Гуннские имена, которых сохранилось довольно много, имеют для филологов тот недостаток, что в большинстве случаев не вполне ясно, были ли их носители собственно гуннами или же иноплеменниками, жившими среди гуннов. Более или менее достоверно гуннскими считаются лишь 20 имен. Но, как пишет Дёрфер, «этот материал слишком ничтожен, чтобы можно было делать надежные выводы»574. Кроме того, большинство гуннских имен дошли до нас в передаче римских и византийских авторов. А они, по словам Отто МенхенХельфена, имели тенденцию «изменять иностранные имена до тех пор, пока они не станут звучать как латинские и греческие». После того как имя было изменено самим автором, его дополнительно искажали переписчики575.
Несмотря на все эти оговорки, и Дёрфер, и Менхен-Хельфен признают, что очень многие гуннские слова, вероятно, имеют тюркское происхождение. Некоторые авторы, относя (иногда – с осторожностью) гуннский язык к тюркским, опираются при этом на его связь с языком сюнну576.
Начиная с 439 года, когда Аттила помогал Литорию воевать с готами, а потом участвовал в заключении мирного договора между готами и римлянами, его отношения с Западной империей складывались не просто мирно, но почти идиллически. Аэций помогал Аттиле с подбором секретарей (известны имена четырех письмоводителей Аттилы, два из них были направлены к нему Аэцием). Гунн послал Аэцию в подарок шута Зеркона.
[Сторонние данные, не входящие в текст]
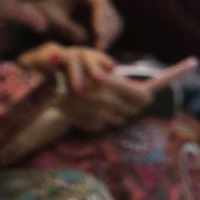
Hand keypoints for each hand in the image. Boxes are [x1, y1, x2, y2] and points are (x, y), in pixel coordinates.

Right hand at [16, 43, 154, 131]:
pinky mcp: (92, 125)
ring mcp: (100, 116)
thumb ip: (123, 84)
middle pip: (134, 109)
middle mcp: (108, 102)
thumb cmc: (78, 76)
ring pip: (122, 118)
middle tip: (132, 100)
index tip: (149, 96)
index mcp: (112, 85)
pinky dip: (104, 118)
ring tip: (108, 103)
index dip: (148, 96)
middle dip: (134, 104)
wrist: (50, 92)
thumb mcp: (101, 73)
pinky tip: (95, 110)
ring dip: (119, 112)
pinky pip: (106, 124)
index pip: (142, 96)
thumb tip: (148, 96)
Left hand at [35, 0, 123, 49]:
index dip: (101, 18)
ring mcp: (105, 8)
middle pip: (110, 14)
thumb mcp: (53, 21)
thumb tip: (84, 38)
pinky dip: (107, 40)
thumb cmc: (46, 16)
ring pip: (115, 24)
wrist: (44, 20)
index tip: (98, 34)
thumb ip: (68, 28)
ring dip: (108, 37)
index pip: (99, 2)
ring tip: (97, 50)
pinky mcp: (107, 21)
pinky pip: (114, 32)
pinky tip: (97, 49)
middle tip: (99, 47)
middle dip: (106, 31)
В эти же годы сын Аэция Карпилион (Карпилеон) некоторое время жил в ставке Аттилы в качестве заложника577. Ни гунны, ни римляне не поднимали вопросов ни о дани, ни о выдаче перебежчиков, ни о спорных землях, – вероятно, все эти проблемы давно были утрясены. Посольство западных римлян, которое Приск встретил у гуннов, должно было урегулировать достаточно мелкий вопрос о золотых фиалах, которые Аттила почему‐то считал своими и за которые римляне, несмотря на всю абсурдность его притязаний, готовы были ему заплатить.
С Востоком дела обстояли не столь идиллически, но мир был заключен, земельные вопросы улажены, вопрос о перебежчиках решился, а дань удовлетворяла гуннов и была (как бы ни жаловался Приск) вполне посильна для Константинополя.
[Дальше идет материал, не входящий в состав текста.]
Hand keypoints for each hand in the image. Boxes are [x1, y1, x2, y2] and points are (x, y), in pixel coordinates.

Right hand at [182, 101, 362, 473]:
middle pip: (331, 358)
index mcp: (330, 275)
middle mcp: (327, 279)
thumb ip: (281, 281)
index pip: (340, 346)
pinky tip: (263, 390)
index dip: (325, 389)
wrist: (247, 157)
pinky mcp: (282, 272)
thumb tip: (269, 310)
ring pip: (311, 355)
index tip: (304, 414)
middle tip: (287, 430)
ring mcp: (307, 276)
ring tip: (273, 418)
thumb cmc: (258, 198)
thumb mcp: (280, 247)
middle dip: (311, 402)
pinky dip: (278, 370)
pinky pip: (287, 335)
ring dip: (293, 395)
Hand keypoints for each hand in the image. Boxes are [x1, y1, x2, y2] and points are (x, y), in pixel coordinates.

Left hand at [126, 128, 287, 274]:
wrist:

Но тут произошло сразу несколько событий, которые нарушили хрупкий мир. В 450 году император Феодосий неожиданно скончался. Его место занял военачальник Маркиан, женившийся на сестре императора Пульхерии. Аттила отправил новому императору письмо с напоминанием о дани и неожиданно получил отказ. «Восточный император объявил, что он не обязан платить назначенной Феодосием дани; что если Аттила будет оставаться в покое, то он пришлет ему дары, но если будет грозить войною, то он выведет силу, которая не уступит его силе»578.
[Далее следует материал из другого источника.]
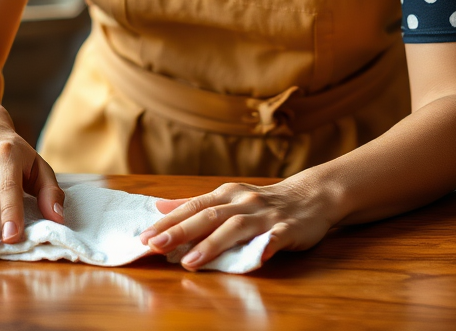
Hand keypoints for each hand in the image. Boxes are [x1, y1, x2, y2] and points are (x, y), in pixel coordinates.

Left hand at [138, 175, 337, 270]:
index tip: (145, 236)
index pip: (193, 207)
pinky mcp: (287, 228)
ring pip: (235, 227)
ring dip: (212, 243)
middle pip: (208, 215)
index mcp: (227, 195)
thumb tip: (160, 207)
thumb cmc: (263, 202)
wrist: (310, 195)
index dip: (169, 222)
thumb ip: (195, 204)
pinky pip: (276, 238)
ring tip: (190, 261)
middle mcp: (242, 202)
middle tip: (155, 245)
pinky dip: (266, 246)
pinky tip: (257, 258)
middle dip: (180, 230)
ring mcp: (264, 215)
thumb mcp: (229, 198)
Маркиан блефовал – силы гуннов безусловно превышали его собственные. Кроме того, даже при равных силах кочевая держава вообще имеет безусловное военное преимущество перед державой земледельческой – это было доказано еще в дни войны Дария со скифами. Скифы, по свидетельству Геродота, не вступая в бой, рассеивались по степи со своими кочевьями, заставляя противника бесконечно гоняться за собой по вражеской территории, где ему нечем было кормить ни своих солдат, ни своих коней. Такую же тактику применяли и сюнну против Китая. Они разоряли его окраины бесконечными набегами, против которых жители Поднебесной были бессильны. Китайцы не знали, на каком участке границы ждать очередного удара, где сосредоточить войска, и даже Великая стена мало чем могла им помочь. Сами же сюнну при наступлении вражеских войск отступали в степь со своими семьями и стадами – у них не было ни городов, ни полей, которые они бы боялись потерять, – а потом возвращались обратно… Таким образом, у Аттилы, после отказа Маркиана платить дань, были и основания, и возможности, чтобы покарать ослушника.